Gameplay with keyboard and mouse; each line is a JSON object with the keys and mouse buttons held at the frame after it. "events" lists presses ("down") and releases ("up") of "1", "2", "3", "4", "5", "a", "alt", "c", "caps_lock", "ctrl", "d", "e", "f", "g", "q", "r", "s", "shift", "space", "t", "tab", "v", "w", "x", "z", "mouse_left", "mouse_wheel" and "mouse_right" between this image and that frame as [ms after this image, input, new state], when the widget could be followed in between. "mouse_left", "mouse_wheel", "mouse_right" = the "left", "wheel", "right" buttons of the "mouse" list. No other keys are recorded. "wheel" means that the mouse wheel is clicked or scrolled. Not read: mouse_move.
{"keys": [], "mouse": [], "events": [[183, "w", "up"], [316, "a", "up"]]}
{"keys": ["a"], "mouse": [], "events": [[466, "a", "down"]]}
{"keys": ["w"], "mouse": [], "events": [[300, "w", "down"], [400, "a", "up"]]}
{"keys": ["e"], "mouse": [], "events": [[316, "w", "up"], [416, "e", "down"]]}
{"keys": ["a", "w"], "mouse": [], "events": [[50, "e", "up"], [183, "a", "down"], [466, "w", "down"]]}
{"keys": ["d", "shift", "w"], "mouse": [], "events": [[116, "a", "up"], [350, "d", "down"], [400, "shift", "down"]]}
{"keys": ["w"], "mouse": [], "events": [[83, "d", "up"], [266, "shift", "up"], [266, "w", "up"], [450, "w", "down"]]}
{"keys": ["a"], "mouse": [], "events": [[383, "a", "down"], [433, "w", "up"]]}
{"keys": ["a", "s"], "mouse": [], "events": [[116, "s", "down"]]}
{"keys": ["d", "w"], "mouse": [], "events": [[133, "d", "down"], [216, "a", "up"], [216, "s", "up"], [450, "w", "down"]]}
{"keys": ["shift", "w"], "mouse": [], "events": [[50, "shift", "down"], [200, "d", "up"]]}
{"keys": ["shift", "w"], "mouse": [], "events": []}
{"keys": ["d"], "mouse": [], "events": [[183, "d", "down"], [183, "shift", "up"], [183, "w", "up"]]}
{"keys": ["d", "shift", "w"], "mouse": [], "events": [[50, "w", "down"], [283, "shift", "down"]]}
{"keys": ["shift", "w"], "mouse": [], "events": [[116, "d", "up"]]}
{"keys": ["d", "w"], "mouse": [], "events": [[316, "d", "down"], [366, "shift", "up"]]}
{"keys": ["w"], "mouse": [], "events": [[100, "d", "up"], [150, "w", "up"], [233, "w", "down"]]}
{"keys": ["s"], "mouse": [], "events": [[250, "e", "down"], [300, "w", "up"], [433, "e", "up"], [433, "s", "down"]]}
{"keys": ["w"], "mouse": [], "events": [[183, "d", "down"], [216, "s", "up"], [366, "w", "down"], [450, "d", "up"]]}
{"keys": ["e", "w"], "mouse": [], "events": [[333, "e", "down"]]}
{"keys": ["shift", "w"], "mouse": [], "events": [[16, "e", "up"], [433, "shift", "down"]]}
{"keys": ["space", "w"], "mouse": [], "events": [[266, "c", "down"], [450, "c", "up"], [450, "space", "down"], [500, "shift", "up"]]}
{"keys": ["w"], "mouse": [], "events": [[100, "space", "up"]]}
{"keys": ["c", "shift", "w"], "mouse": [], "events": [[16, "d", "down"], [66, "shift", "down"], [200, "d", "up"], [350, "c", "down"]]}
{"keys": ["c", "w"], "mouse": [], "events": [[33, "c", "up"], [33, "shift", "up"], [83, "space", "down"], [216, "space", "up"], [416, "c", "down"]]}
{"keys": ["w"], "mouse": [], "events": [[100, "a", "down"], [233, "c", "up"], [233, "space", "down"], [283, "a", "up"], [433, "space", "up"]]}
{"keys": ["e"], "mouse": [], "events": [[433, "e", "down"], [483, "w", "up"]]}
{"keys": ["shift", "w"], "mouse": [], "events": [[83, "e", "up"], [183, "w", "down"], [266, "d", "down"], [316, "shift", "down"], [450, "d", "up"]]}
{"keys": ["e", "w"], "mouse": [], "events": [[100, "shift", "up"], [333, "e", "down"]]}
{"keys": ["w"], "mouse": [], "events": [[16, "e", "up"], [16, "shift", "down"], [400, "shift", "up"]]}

+ + + +

**What you are asked to do**
Restate the records above verbatim, omitting no line.

**Result below**
Gameplay with keyboard and mouse; each line is a JSON object with the keys and mouse buttons held at the frame after it. "events" lists presses ("down") and releases ("up") of "1", "2", "3", "4", "5", "a", "alt", "c", "caps_lock", "ctrl", "d", "e", "f", "g", "q", "r", "s", "shift", "space", "t", "tab", "v", "w", "x", "z", "mouse_left", "mouse_wheel" and "mouse_right" between this image and that frame as [ms after this image, input, new state], when the widget could be followed in between. "mouse_left", "mouse_wheel", "mouse_right" = the "left", "wheel", "right" buttons of the "mouse" list. No other keys are recorded. "wheel" means that the mouse wheel is clicked or scrolled. Not read: mouse_move.
{"keys": [], "mouse": [], "events": [[183, "w", "up"], [316, "a", "up"]]}
{"keys": ["a"], "mouse": [], "events": [[466, "a", "down"]]}
{"keys": ["w"], "mouse": [], "events": [[300, "w", "down"], [400, "a", "up"]]}
{"keys": ["e"], "mouse": [], "events": [[316, "w", "up"], [416, "e", "down"]]}
{"keys": ["a", "w"], "mouse": [], "events": [[50, "e", "up"], [183, "a", "down"], [466, "w", "down"]]}
{"keys": ["d", "shift", "w"], "mouse": [], "events": [[116, "a", "up"], [350, "d", "down"], [400, "shift", "down"]]}
{"keys": ["w"], "mouse": [], "events": [[83, "d", "up"], [266, "shift", "up"], [266, "w", "up"], [450, "w", "down"]]}
{"keys": ["a"], "mouse": [], "events": [[383, "a", "down"], [433, "w", "up"]]}
{"keys": ["a", "s"], "mouse": [], "events": [[116, "s", "down"]]}
{"keys": ["d", "w"], "mouse": [], "events": [[133, "d", "down"], [216, "a", "up"], [216, "s", "up"], [450, "w", "down"]]}
{"keys": ["shift", "w"], "mouse": [], "events": [[50, "shift", "down"], [200, "d", "up"]]}
{"keys": ["shift", "w"], "mouse": [], "events": []}
{"keys": ["d"], "mouse": [], "events": [[183, "d", "down"], [183, "shift", "up"], [183, "w", "up"]]}
{"keys": ["d", "shift", "w"], "mouse": [], "events": [[50, "w", "down"], [283, "shift", "down"]]}
{"keys": ["shift", "w"], "mouse": [], "events": [[116, "d", "up"]]}
{"keys": ["d", "w"], "mouse": [], "events": [[316, "d", "down"], [366, "shift", "up"]]}
{"keys": ["w"], "mouse": [], "events": [[100, "d", "up"], [150, "w", "up"], [233, "w", "down"]]}
{"keys": ["s"], "mouse": [], "events": [[250, "e", "down"], [300, "w", "up"], [433, "e", "up"], [433, "s", "down"]]}
{"keys": ["w"], "mouse": [], "events": [[183, "d", "down"], [216, "s", "up"], [366, "w", "down"], [450, "d", "up"]]}
{"keys": ["e", "w"], "mouse": [], "events": [[333, "e", "down"]]}
{"keys": ["shift", "w"], "mouse": [], "events": [[16, "e", "up"], [433, "shift", "down"]]}
{"keys": ["space", "w"], "mouse": [], "events": [[266, "c", "down"], [450, "c", "up"], [450, "space", "down"], [500, "shift", "up"]]}
{"keys": ["w"], "mouse": [], "events": [[100, "space", "up"]]}
{"keys": ["c", "shift", "w"], "mouse": [], "events": [[16, "d", "down"], [66, "shift", "down"], [200, "d", "up"], [350, "c", "down"]]}
{"keys": ["c", "w"], "mouse": [], "events": [[33, "c", "up"], [33, "shift", "up"], [83, "space", "down"], [216, "space", "up"], [416, "c", "down"]]}
{"keys": ["w"], "mouse": [], "events": [[100, "a", "down"], [233, "c", "up"], [233, "space", "down"], [283, "a", "up"], [433, "space", "up"]]}
{"keys": ["e"], "mouse": [], "events": [[433, "e", "down"], [483, "w", "up"]]}
{"keys": ["shift", "w"], "mouse": [], "events": [[83, "e", "up"], [183, "w", "down"], [266, "d", "down"], [316, "shift", "down"], [450, "d", "up"]]}
{"keys": ["e", "w"], "mouse": [], "events": [[100, "shift", "up"], [333, "e", "down"]]}
{"keys": ["w"], "mouse": [], "events": [[16, "e", "up"], [16, "shift", "down"], [400, "shift", "up"]]}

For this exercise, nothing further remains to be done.